Zentrales Ergebnis: Genetische Faktoren dürften wesentlich dazu beizutragen, wie viel Kaffee ein Mensch trinkt. Insbesondere die Gene CYP1A1 und CYP1A2 scheinen, je nach Variante, die Neigung zu lenken. Dafür gibt es plausible Erklärungsansätze: "Die besagten Gene beeinflussen, wie schnell der Organismus Koffein verstoffwechselt", beschreibt Verhaltensgenetiker Martin Fieder von der Universität Wien. Wird die Substanz rascher abgebaut, braucht der Mensch schneller Nachschub, um die anregende Wirkung zu genießen, so die Theorie – der Konsum schwillt an.
Genetisch gekoppelte Süchte
Das allein ist noch nicht bahnbrechend: Schon in den Sechzigern fand man erstmals Hinweise, dass die DNA Trinkgewohnheiten prägt. Immer wieder, zuletzt etwa 2016, brachte die Forschung auch spezifische Kaffee-Gene ins Spiel. Interessant ist eine andere Erkenntnis: Personen, die genetisch auf Kaffeeliebe programmiert waren, neigten in Thorpes Studie auch zum verstärkten Konsum von Zigaretten, Alkohol und Cannabis.
"Kaffee ist im Unterschied zu anderen suchtauslösenden Substanzen wie Alkohol oder Cannabis eine vergleichsweise harmlose 'Droge'", sagt Fieder. Der Blick ins Erbgut könnte präventive wie therapeutische Maßnahmen greifbar machen: "Es ist wichtig, den genetischen Anteil an Suchtkrankheiten besser zu verstehen.
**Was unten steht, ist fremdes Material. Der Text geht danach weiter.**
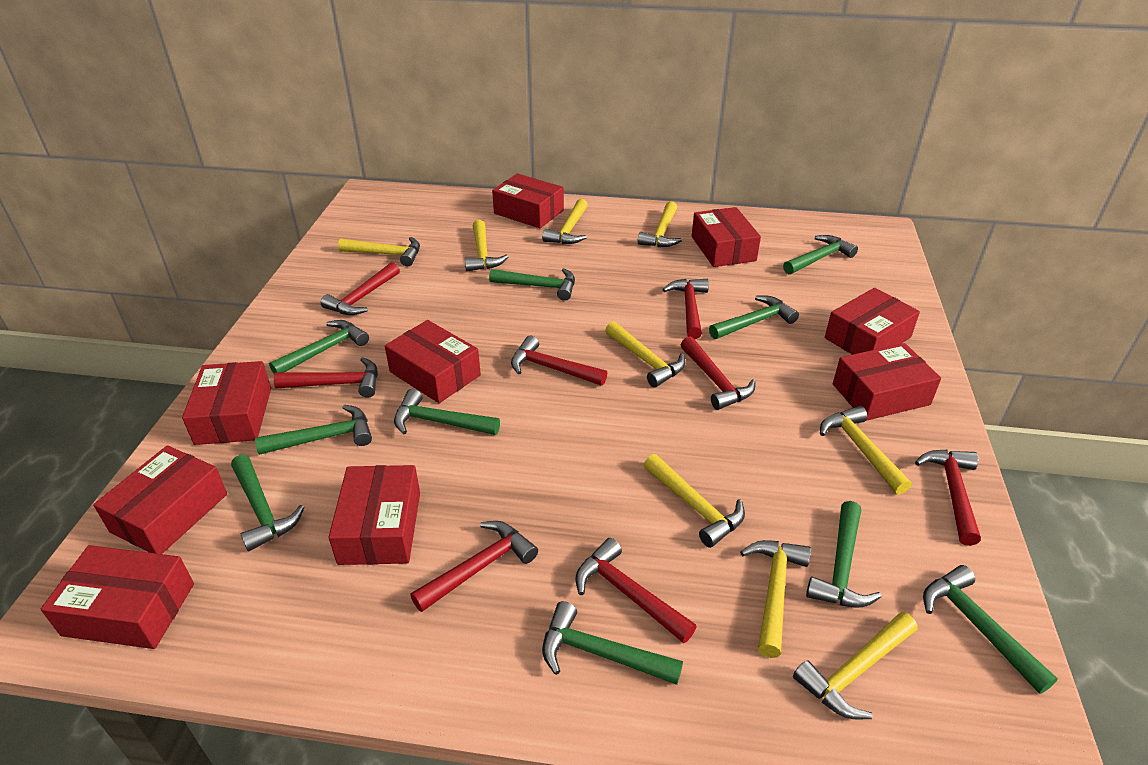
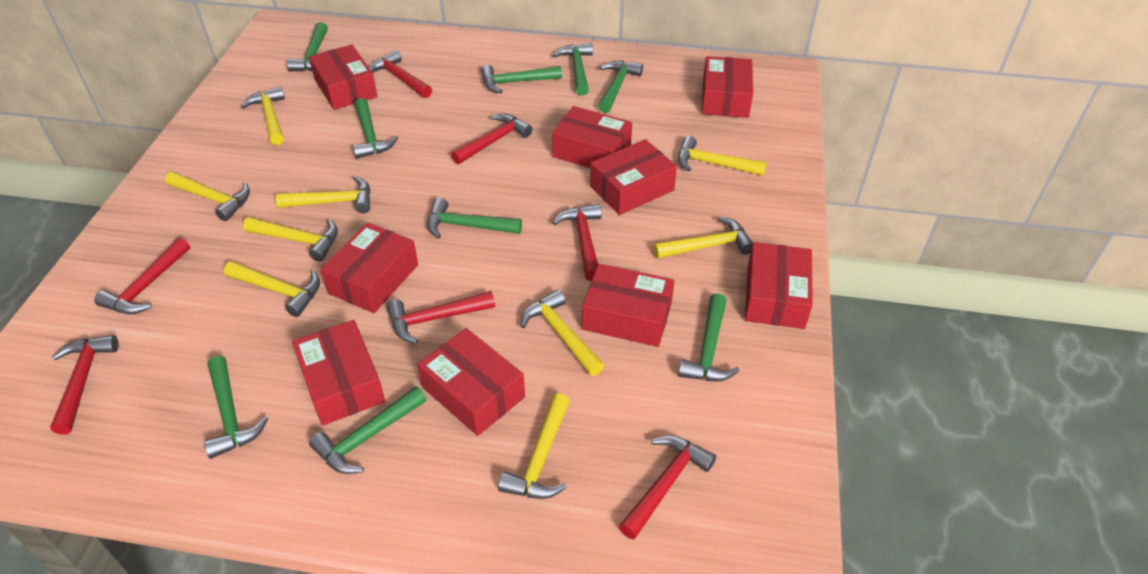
green hammer: 10 -> 9
red hammer: 8 -> 7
Wenn man weiß, dass jemand zu Suchtverhalten neigt, kann man früh intervenieren." Erwiesen sei inzwischen, dass Menschen mit angeborenem Suchtcharakter sich Umgebungen suchen, um ihr Suchtbedürfnis zu stillen. "In Zukunft wird es sicher auch medikamentöse Optionen geben, die den Wunsch, eine Sucht auszuleben, blockieren", ist Fieder überzeugt.
Gene, die mit Kaffeegenuss zusammenhängen, scheinen auch bei Übergewicht eine Rolle zu spielen. Dass Kaffee Übergewicht fördert, sei – zumindest nach derzeitigem Wissensstand – kein zulässiger Schluss, betont Fieder: "Das bedeutet nur, dass die Gene, die einen für mehr Kaffeekonsum prädisponieren, möglicherweise auch dazu führen, dass man Übergewicht entwickelt. Wie genau diese beiden Merkmale verschalten sind, wird zu prüfen sein."
Erbgut definiert den Menschen nicht gänzlich
In der Studie zeigte sich auch Widersprüchliches: So ging der via Erbgut verstärkte Konsum von Kaffee in den USA mit Angst-Symptomen einher. In Großbritannien waren Menschen mit Kaffee-Genen nicht nachweislich ängstlicher. Für Fieder kaum verwunderlich: So könne es je nach Kultur, Region und anderen Umweltfaktoren Unterschiede zwischen gesellschaftlichen Gruppen geben.
"Es gibt kein menschliches Verhalten ohne genetische Grundlage", sagt der Verhaltensgenetiker. Allerdings, betont er, ist es nicht so, dass nur die Gene dominieren, es ist immer ein Wechselspiel zwischen Genen und Umwelt. Auch beim Kaffeekonsum sei anzunehmen, dass die Vorliebe auch durch das Erbgut definiert wird, aber die Umwelt ebenfalls eine wesentliche Rolle spielt. "Wie sich der Konsum letztlich ausgestaltet, hängt von sozialen Prägungen und der Kultur ab." Bei schweren Suchterkrankungen sei "der genetische Background" mit bis zu 70 Prozent jedenfalls stärker ausgeprägt.
"Wir sind unserer DNA nicht schutzlos ausgeliefert", präzisiert Fieder. Umwelt – die elterliche Erziehung, vielmehr aber noch die Umgebung außerhalb des Elternhauses (Schule, Freunde, gesellschaftliche Gegebenheiten) – und die Gene wirken immer zusammen, "sind untrennbar verbunden". Den Einfluss der Gene "zu leugnen, wäre daher ebenso falsch, wie jenen der Umwelt zu verneinen".